SELECTED EXTRACT

= = = = = = =

Death and a salesman

An insurance agent and his well-connected pals want your money now and your body later—no strings attached.

The life insurance business is fickle. Some agents go days, weeks or even months without selling a policy.

Dan Kohler, a Corvette-driving embalmer-turned-insurance agent from Keizer, figured out how to sell dozens of policies in a single day—and to do so without the hassle of meeting or even speaking to his customers.

There is one unusual twist to Kohler's setup—most of his customers are buying the equivalent of "death" insurance, or what's called "pre-need" insurance. Customers pay premiums to cover their funeral costs in advance.

It's a large and growing business as Baby Boomers age. Kohler, 49, says he and the 30 agents who work for him in funeral homes around the state sell about $5 million worth of pre-need policies annually.

"I'm a big player in the industry," says Kohler, who still moonlights as a funeral director.

A key part of Kohler's business involves switching clients from pre-need trust accounts to his insurance product, a practice that Joshua Slocum of the national Funeral Consumers Alliance calls "a scam" but one that Kohler defends vigorously.

Executive director David Koach of the 11-member Oregon Mortuary and Cemetery Board, a state watchdog agency responsible for protecting funeral-industry clients, agrees with Slocum's assessment.

= = = = = = =

WORK ORDER A
Locate every line in the records that contains the word "experiência" and copy each such line in full.

= = = = = = =

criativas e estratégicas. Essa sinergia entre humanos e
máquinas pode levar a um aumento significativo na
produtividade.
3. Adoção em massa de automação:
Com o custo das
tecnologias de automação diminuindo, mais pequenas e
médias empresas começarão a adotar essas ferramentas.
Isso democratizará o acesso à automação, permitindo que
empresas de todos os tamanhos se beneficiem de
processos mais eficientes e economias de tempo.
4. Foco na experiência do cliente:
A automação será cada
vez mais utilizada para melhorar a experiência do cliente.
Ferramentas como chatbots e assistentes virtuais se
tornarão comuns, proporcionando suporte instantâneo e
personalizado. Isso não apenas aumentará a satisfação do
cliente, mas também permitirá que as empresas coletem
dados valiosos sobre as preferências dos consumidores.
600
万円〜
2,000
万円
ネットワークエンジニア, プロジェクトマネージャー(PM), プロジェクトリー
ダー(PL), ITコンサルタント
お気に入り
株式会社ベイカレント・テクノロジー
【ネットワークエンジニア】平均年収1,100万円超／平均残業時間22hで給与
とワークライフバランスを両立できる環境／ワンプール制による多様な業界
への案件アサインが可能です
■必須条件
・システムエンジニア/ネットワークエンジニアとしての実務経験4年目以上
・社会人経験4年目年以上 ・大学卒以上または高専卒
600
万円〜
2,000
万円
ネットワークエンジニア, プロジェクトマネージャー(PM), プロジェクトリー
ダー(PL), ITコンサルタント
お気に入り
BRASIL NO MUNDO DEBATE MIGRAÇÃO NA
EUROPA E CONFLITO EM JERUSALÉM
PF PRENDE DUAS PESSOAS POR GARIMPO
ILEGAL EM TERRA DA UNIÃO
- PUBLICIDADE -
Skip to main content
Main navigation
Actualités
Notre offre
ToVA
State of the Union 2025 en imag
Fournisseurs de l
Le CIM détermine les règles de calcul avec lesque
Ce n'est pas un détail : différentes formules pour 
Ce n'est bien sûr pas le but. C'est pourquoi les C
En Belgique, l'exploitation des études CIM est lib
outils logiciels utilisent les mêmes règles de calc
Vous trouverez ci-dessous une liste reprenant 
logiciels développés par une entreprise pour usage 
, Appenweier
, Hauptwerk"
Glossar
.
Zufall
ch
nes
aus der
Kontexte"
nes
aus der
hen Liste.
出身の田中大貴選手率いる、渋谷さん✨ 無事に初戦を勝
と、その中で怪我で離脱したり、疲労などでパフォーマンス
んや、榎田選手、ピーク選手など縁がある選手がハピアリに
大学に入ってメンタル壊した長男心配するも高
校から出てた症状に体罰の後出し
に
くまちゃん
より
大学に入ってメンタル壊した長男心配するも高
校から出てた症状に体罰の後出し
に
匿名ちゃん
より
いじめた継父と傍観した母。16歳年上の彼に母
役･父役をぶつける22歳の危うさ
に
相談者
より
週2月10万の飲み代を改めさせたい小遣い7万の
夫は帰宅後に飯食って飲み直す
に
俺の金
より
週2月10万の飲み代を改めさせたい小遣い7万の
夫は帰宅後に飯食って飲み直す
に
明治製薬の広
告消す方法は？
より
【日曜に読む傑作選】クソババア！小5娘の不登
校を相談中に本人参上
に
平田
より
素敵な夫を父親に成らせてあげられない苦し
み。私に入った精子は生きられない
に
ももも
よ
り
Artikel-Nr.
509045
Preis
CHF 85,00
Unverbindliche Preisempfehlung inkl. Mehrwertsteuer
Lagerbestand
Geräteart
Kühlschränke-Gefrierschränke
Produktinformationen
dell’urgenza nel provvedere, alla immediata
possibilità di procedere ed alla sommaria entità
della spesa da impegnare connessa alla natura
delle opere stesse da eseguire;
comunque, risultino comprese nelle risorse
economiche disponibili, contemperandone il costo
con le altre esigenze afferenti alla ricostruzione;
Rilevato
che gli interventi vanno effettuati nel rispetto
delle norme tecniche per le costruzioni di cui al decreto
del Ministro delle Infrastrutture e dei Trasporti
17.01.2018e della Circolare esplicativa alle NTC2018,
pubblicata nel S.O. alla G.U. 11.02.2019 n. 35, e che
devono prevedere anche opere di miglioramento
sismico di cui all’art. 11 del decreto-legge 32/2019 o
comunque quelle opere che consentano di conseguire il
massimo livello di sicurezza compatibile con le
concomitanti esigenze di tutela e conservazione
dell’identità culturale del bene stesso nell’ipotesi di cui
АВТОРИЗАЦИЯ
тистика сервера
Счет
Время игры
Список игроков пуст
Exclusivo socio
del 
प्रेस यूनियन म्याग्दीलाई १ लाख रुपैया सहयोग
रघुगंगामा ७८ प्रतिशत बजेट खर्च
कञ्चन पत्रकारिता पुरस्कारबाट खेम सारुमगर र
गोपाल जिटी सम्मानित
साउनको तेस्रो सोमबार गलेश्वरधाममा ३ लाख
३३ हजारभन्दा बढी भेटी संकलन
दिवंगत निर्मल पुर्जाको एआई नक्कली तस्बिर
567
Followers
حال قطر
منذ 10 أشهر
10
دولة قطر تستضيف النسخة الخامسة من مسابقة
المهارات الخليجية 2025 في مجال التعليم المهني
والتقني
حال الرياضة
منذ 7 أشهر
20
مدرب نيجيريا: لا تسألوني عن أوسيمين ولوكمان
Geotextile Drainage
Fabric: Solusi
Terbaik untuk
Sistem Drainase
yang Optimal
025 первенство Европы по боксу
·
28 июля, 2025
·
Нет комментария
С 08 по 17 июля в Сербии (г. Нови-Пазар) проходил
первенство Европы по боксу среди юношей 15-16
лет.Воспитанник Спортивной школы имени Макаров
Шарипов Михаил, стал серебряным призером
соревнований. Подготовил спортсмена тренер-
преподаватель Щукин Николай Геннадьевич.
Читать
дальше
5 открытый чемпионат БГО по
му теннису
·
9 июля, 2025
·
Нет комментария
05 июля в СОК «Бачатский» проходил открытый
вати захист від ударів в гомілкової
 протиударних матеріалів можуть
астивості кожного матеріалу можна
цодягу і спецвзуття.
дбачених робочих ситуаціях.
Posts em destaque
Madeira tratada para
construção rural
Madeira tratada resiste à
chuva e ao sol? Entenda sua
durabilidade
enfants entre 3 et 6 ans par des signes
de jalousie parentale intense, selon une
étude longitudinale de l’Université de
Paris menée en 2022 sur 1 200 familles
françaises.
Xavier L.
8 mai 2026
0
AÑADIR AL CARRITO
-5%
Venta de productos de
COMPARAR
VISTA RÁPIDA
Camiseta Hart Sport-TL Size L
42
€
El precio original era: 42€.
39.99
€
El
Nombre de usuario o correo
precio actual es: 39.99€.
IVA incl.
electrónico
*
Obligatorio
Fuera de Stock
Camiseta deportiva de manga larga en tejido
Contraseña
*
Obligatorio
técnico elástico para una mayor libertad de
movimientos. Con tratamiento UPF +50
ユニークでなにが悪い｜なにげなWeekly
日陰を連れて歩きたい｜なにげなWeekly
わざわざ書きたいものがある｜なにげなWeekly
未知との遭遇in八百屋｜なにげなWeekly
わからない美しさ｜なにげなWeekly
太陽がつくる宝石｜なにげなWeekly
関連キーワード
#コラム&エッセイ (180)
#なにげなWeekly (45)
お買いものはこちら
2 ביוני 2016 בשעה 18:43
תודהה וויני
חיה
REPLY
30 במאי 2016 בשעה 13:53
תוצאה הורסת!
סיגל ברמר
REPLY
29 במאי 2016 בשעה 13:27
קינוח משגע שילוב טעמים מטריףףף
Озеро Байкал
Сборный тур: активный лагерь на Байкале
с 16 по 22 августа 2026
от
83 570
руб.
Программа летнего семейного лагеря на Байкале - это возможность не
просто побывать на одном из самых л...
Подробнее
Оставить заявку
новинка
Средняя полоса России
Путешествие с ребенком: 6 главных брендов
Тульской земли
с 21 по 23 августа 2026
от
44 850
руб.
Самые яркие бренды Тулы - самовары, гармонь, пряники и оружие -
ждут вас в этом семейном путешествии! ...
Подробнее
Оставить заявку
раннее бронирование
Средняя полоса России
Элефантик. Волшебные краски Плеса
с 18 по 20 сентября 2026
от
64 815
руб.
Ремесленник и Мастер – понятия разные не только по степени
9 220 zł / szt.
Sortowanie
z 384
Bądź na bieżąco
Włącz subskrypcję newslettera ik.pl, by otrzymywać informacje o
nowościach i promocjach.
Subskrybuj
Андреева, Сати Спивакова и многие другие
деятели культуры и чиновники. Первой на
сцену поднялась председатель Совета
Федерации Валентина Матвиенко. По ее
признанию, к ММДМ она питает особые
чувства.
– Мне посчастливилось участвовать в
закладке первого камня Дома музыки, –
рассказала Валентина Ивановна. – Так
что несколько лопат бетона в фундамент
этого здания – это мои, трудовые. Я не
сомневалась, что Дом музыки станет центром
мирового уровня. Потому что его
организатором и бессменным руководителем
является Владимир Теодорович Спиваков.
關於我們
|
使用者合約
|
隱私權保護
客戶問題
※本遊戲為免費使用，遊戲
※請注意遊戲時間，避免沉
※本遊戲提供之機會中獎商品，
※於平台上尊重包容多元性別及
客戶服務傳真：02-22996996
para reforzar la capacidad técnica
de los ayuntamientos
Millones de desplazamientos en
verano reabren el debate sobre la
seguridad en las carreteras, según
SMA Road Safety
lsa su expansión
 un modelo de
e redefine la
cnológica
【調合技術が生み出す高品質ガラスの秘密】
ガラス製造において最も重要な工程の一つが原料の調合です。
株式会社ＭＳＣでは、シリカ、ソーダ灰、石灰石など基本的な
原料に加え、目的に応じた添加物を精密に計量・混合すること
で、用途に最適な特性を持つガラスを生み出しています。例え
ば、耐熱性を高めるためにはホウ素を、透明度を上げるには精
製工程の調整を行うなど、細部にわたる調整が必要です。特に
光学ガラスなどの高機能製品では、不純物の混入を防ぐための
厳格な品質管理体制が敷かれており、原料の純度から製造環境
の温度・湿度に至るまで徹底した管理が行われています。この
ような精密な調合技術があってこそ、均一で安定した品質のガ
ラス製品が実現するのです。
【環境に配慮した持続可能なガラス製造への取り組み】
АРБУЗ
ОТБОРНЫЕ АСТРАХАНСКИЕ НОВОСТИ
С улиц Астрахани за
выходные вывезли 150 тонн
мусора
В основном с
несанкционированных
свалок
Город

= = = = = = =

WORK ORDER B
According to the article on pre-need funeral insurance, how many agents work for Kohler in funeral homes around the state?

RESPONSE BOX A
4. Foco na experiência do cliente:
vez mais utilizada para melhorar a experiência do cliente.

RESPONSE BOX B
Thirty agents.